Episodes of fleeting transient monocular loss or blurring of vision (amaurosis fugax) are characteristic of an ipsilateral carotid artery lesion, often a stenotic lesion or an ulcerating atherosclerotic plaque, causing transient reversible ophthalmic artery ischaemia from minute emboli. The central retinal artery divides into upper and lower branches at the optic nerve head (B is correct). • When an embolus blocks the upper branch, the experience is described as a shadow moving up from the inferior periphery and stopping in the middle of the field at the horizontal line. • When the embolus blocks the lower branch, the resulting obscuration is described as descending from above, and again stops at a central horizontal line. • When the main trunk of the retinal artery is blocked in the optic nerve head, there is a gradual constriction of the visual field until only a central bright spot remains, which then extinguishes. In all cases, the obstruction usually lasts less than a minute and, as the embolus breaks up, it moves to the periphery. The retinal circulation is re-established and the visual obscuration reverses. The sight returns as the obscuration moves either up or down, in the case of a branch occlusion, or expands from a central point, expanding to the periphery when the main trunk of the central retinal artery is involved.

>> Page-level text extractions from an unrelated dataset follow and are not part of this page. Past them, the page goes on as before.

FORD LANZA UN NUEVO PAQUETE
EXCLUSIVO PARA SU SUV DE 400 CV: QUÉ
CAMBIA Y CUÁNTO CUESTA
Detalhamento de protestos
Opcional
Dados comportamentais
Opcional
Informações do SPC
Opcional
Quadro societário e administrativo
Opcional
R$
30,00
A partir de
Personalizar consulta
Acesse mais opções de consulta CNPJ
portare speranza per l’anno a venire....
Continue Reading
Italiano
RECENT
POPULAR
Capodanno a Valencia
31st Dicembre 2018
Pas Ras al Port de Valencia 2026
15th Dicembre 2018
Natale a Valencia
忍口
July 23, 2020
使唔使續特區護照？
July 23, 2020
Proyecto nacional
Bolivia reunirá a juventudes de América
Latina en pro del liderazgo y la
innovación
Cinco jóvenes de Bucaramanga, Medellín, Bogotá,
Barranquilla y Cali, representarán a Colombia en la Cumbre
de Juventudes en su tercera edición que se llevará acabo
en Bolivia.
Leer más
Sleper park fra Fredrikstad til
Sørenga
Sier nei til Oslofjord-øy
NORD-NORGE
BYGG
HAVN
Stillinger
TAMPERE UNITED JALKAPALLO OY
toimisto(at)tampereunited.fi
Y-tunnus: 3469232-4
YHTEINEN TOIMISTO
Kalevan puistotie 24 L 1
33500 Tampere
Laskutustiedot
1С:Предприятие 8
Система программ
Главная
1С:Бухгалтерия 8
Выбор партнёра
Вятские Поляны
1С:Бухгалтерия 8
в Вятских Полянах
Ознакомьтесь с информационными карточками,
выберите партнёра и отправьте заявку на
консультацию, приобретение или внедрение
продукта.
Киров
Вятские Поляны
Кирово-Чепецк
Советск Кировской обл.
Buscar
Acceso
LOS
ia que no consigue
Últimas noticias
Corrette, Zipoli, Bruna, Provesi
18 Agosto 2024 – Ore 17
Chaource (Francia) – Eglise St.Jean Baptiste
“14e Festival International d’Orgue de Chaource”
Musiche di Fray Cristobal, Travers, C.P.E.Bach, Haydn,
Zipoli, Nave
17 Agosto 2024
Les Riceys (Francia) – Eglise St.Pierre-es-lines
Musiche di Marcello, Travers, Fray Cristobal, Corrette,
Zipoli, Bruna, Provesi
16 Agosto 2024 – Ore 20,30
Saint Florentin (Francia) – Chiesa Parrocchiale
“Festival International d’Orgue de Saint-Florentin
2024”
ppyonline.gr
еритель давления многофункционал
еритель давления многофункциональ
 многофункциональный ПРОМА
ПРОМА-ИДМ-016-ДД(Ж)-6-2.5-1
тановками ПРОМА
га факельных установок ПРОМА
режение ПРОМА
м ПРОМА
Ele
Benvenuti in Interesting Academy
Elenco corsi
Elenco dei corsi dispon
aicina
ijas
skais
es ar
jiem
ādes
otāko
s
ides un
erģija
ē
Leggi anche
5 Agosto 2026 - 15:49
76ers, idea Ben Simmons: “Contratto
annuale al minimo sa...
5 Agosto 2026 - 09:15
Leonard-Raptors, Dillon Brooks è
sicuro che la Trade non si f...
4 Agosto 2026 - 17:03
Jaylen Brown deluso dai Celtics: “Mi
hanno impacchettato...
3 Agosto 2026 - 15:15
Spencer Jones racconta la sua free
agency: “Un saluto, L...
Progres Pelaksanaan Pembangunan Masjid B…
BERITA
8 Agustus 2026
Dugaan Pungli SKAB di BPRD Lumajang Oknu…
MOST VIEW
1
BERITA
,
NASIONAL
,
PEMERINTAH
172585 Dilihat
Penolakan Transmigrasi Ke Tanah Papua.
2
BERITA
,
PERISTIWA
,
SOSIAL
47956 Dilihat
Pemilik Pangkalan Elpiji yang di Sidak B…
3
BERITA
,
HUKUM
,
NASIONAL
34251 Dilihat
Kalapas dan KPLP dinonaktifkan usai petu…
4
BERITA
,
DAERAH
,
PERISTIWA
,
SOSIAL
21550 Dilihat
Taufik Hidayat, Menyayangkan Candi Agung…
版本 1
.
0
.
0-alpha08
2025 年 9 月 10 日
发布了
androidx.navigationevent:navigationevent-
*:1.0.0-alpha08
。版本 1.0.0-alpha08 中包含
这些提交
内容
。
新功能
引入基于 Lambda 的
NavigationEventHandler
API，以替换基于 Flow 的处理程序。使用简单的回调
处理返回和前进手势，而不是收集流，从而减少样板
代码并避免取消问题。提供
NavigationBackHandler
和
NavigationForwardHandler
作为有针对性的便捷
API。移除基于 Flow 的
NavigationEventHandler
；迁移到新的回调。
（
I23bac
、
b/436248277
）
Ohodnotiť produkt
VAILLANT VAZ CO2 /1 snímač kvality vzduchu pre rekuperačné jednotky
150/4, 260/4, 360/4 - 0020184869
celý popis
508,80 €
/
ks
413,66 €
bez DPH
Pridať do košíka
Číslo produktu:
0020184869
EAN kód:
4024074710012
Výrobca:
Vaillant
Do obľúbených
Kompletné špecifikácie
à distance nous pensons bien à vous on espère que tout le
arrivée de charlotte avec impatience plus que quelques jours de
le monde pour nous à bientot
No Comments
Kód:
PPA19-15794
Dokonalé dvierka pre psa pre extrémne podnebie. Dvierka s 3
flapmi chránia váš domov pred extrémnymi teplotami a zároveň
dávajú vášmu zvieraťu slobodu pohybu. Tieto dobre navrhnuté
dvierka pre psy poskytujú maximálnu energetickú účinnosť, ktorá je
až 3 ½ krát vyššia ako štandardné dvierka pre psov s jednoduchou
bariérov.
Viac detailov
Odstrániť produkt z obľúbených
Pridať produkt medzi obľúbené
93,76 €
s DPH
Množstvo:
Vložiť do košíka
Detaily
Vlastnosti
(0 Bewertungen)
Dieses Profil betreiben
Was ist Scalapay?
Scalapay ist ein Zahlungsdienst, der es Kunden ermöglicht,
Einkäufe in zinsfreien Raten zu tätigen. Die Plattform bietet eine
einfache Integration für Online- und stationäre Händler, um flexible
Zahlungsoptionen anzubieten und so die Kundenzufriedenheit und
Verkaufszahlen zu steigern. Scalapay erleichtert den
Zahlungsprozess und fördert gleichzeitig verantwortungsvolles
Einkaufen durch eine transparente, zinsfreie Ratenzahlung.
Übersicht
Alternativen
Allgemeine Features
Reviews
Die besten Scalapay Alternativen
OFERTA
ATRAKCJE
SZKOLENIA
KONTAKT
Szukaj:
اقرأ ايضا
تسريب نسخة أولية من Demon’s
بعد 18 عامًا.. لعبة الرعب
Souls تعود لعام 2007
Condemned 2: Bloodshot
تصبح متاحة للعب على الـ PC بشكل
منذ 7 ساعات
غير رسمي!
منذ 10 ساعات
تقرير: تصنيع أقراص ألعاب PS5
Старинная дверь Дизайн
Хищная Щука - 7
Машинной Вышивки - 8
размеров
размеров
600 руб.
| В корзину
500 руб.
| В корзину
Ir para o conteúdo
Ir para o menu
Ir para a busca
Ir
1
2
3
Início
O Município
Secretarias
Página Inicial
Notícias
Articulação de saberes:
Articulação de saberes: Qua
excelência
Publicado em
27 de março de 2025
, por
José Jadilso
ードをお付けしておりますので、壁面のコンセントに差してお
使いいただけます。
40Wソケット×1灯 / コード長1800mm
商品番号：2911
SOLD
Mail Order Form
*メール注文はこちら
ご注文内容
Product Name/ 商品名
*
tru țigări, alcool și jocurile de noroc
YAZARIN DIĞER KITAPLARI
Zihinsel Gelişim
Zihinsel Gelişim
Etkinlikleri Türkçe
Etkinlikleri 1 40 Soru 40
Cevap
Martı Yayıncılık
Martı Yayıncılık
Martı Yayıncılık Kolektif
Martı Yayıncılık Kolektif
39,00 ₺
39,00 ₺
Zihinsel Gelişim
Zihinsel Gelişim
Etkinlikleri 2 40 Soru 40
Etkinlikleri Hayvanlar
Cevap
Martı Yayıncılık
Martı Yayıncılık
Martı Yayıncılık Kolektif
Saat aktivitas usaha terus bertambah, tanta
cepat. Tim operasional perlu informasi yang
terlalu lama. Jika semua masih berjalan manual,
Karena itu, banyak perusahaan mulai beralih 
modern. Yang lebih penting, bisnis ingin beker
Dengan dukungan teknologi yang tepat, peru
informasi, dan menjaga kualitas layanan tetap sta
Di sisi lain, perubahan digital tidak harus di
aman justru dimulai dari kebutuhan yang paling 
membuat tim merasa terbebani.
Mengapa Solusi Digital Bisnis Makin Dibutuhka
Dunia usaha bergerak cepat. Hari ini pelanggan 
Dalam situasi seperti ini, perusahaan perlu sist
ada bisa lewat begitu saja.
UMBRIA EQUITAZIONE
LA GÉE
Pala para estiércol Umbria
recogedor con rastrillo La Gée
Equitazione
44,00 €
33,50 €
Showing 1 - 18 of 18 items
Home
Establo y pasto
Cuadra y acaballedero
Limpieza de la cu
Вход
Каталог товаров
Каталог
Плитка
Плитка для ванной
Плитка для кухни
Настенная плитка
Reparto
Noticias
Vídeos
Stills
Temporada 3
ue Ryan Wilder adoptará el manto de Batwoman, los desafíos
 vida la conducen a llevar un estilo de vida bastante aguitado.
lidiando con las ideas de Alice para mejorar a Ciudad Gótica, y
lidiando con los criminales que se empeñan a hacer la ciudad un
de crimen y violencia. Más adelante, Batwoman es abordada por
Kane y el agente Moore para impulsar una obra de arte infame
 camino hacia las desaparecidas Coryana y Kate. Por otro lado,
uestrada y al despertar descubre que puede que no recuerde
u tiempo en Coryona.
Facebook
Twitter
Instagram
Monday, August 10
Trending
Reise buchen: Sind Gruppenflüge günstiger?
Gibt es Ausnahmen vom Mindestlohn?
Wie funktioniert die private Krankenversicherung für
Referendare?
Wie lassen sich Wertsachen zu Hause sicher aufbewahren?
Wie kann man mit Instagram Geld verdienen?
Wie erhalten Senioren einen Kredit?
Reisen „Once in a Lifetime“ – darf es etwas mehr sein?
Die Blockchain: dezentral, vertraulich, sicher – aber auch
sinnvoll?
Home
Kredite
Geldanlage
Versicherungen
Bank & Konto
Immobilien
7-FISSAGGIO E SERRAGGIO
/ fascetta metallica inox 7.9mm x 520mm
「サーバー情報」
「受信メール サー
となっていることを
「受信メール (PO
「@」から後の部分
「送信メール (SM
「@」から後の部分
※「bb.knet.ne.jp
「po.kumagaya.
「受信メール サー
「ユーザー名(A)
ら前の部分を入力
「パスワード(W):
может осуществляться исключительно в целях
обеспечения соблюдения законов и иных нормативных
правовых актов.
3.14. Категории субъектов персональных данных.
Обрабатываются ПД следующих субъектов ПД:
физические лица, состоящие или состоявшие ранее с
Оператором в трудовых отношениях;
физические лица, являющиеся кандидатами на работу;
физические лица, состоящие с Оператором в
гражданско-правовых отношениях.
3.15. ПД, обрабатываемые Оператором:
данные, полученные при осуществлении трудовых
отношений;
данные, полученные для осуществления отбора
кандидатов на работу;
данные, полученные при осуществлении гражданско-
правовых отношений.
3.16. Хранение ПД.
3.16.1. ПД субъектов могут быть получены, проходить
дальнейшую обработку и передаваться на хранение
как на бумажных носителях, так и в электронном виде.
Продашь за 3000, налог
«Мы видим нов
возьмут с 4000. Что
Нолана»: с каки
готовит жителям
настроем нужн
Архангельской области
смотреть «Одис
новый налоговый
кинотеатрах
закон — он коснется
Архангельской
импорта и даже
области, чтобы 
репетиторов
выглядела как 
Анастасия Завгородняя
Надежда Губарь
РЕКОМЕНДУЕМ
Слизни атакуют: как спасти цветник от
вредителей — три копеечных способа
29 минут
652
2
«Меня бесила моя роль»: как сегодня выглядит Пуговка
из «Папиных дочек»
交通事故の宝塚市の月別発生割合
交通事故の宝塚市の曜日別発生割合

Giant cell (temporal) arteritis classically causes premonitory severe constant focal headache preceding visual loss, which, when it occurs, is usually permanent. The headache is often associated with aching jaw claudication on chewing. Acute glaucoma classically presents with acute pain associated with a painful red eye, with dilated ciliary vessels and corneal oedema with a hazy cornea, an irregular light reflex and a nonreactive pupil, and a high intraocular pressure. In chronic glaucoma there is chronic gradual loss of sight that is non-symptomatic. Raised intracranial pressure is characterised by worsening headache, often associated with vomiting, progressing to drowsiness and papilloedema. Bradycardia and hypertension are late symptoms associated with tentorial herniation. Transient visual obscurations frequently accompany raised intracranial pressure due to transient interference with optic nerve transmission in the presence of papilloedema. Systemic hypertension is another important cause of headache, rather than transient loss of vision as is the case in this scenario.